Text for analysis:
BEGIN

Agreement for Transfer
Purchase agreement, sale agreement, earnest money agreement, offer and acceptance, real estate contract or other contract contemplating the purchase or sale of real property.

Boot
To the extent that you do not exchange even or up in value and/or exchange even or up in equity and debt, you will have received non-qualifying property ("boot") in your exchange. If boot is received, tax is computed on the amount of gain on the sale or the amount of boot received - whichever is lower.

Capital Gain
Capital gain is calculated as follows: total selling price of the relinquished property, less exchange expenses, less the relinquished property’s adjusted basis. The adjusted basis is the original cost, plus the cost of capital improvements, less depreciation or cost recovery deductions. Capital gains may be subject to depreciation recapture and other rules of the Internal Revenue Service.

Constructive Receipt
A term that refers to the exchanger having unrestricted control of the equity from the property sold. A constructive receipt will invalidate a tax-deferred exchange.

Contract Exchange
A contract exchange is the tax-deferred exchange of: the buyer’s ownership in a sales contract on real property, for different real property, or for a contract or option on different real property; or the option holder’s exchange of an option to purchase real property, for different real property, or for an option or contract on different real property. Essentially, a contract exchange is an exchange of an open option to purchase, or an open sales contract, rather than an exchange of the underlying real estate itself.

Exchanger
The owner of the investment property looking to make a tax-deferred exchange.

Exchange Period
The 180-day window in which the exchanger has to complete a tax-deferred exchange. The exchange period includes an initial 45-day identification period in which the exchanger must identify which property or properties will be purchased.

Fair Market Value
The likely selling price as defined by the market at a specific point in time.

Forward Delayed Exchange
A type of exchange which occurs when a property is sold (relinquished property) and another property is purchased (replacement property) within 180 days following the sale of the relinquished property.

Identification Period
The time period that begins upon the close-of-escrow of the relinquished property. During this 45-day period, the exchanger must identify the replacement property in order to continue with the section 1031 exchange transaction.

Identification Removal
An identification removal form is used to remove previously identified replacement property(ies) within the identification period of 45 days.

END

Required actions:
- 1) Edit the glossary of exchange terms starting with "Fair Market Value" and going on through "sale of the relinquished property.", and give that part again with "specific" changed to "particular".
- 2) Pick up the glossary of tax-deferred exchange terms after its last entry and continue it.
The records after this point are separate material and have no connection to the glossary.

Provided records:
BEGIN

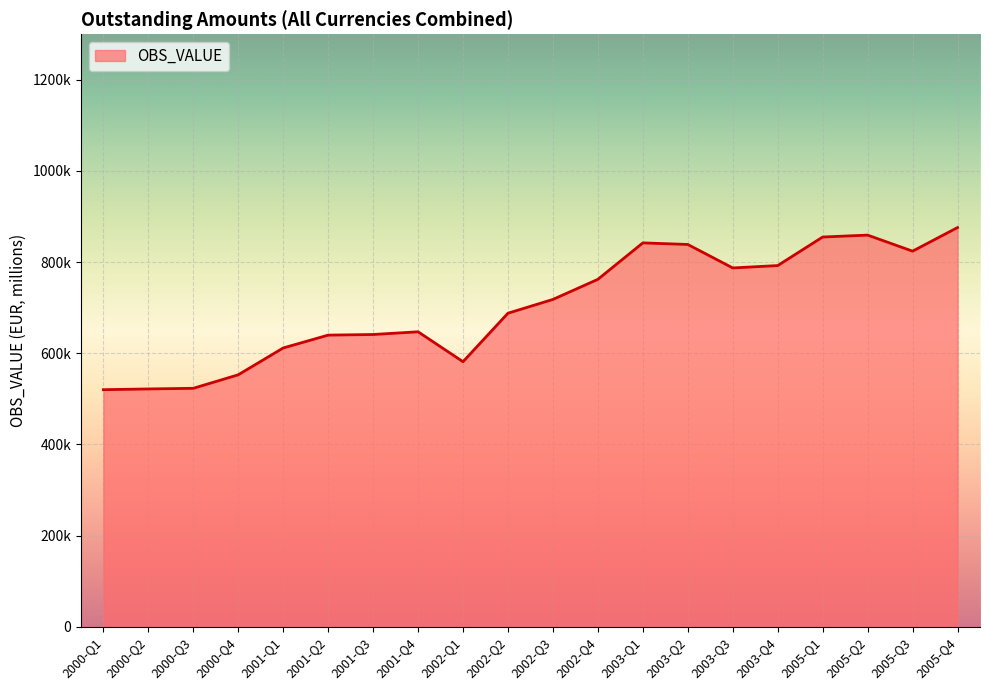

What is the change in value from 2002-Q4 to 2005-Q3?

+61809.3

END
BEGIN

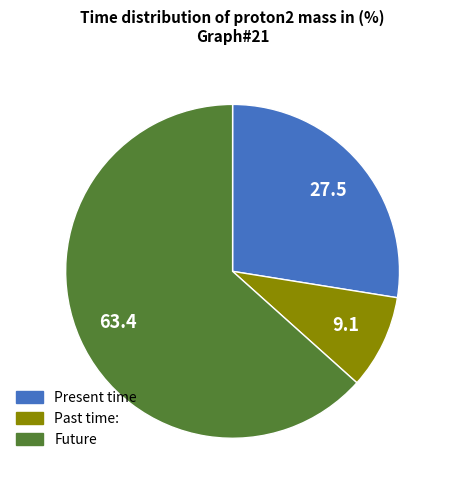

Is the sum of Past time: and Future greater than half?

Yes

END

Answers by item:
- 1)
Fair Market Value
The likely selling price as defined by the market at a particular point in time.

Forward Delayed Exchange
A type of exchange which occurs when a property is sold (relinquished property) and another property is purchased (replacement property) within 180 days following the sale of the relinquished property.

- 2)
Identification Statement
An identification statement form is used to identify potential replacement property(ies).

Like-Kind Property
Like-kind refers to the type of property being exchanged. You can exchange any real estate investment for any other type of real estate investment. For example, land can be exchanged for an apartment building. In most cases your personal residence is not going to qualify as like-kind property.

Like-Kind Personal Property
Personal property is any property belonging to the exchanger that is not real estate. The "like-kind" rules are more restrictive on personal property exchanges. For example: you can exchange a four- engine airplane for a four-engine airplane but not for a two-engine airplane. You can exchange a painting for a painting, but not for a piece of sculpture, even though both are considered pieces of art.

Napkin Rule
You must buy a replacement property of equal or greater value to the relinquished property in order to completely defer the applicable capital gains tax. If you purchase a property of lesser value, you will be responsible for any tax on the difference. You must also use all the cash proceeds from the sale on your purchase in order to completely defer the applicable capital gains tax. If you do not use all your proceeds on the purchase, you will be responsible for any tax on the difference.

Original Cost Basis
The purchase price of a property that is being sold; it is used to calculate capital gains or losses for tax purposes.

Qualified Intermediary
Intermediary, QI, accommodator, facilitator, qualified escrow holder – a third party that helps to facilitate the exchange. It is important to use a third-party QI so that you do not jeopardize the exchange.

Real Estate Exchange
Exchange of real property for real property. All types of real property are like-kind for other real property, including vacant land, residential, commercial, and even long-term leases.

Relinquished Property
The original property being sold by the taxpayer when making an exchange.

Replacement Property
The new property being acquired by the taxpayer when making an exchange.

Reverse Exchanges
Type of exchange in which the replacement property is purchased before the sale of the relinquished property.

Tax Advisor
Accountant, CPA, financial advisor, tax attorney.

1031 Tax-Deferred Exchange
The procedure outlined under Internal Revenue Code Section 1031 involving a series of rules and regulations that must be met in order to take full advantage of deferring capital gains tax on the sale of investment real estate. §1031 tax-deferred exchanges are also commonly known as: Starker exchanges, delayed exchanges, like-kind exchanges, 1031 exchanges, section 1031 exchanges, nontaxable exchanges, real estate exchanges, real property exchanges. Though all of these terms refer to the same thing, the most typical term used today is tax-deferred exchange.

Tenancy in Common (TIC)
A fractional ownership interest in a piece of property, rather than owning the entire piece of property.

Three Property Rule
The exchanger may identify up to three properties, without regard to their value.

200% Percent Rule
The exchanger may identify more than three properties, provided their combined fair market value does not exceed 200% of value of the Relinquished Property.

95% Percent Rule
The exchanger may identify any number of properties, without regard to their value, provided the Exchanger acquires 95% of the fair market value of the properties identified.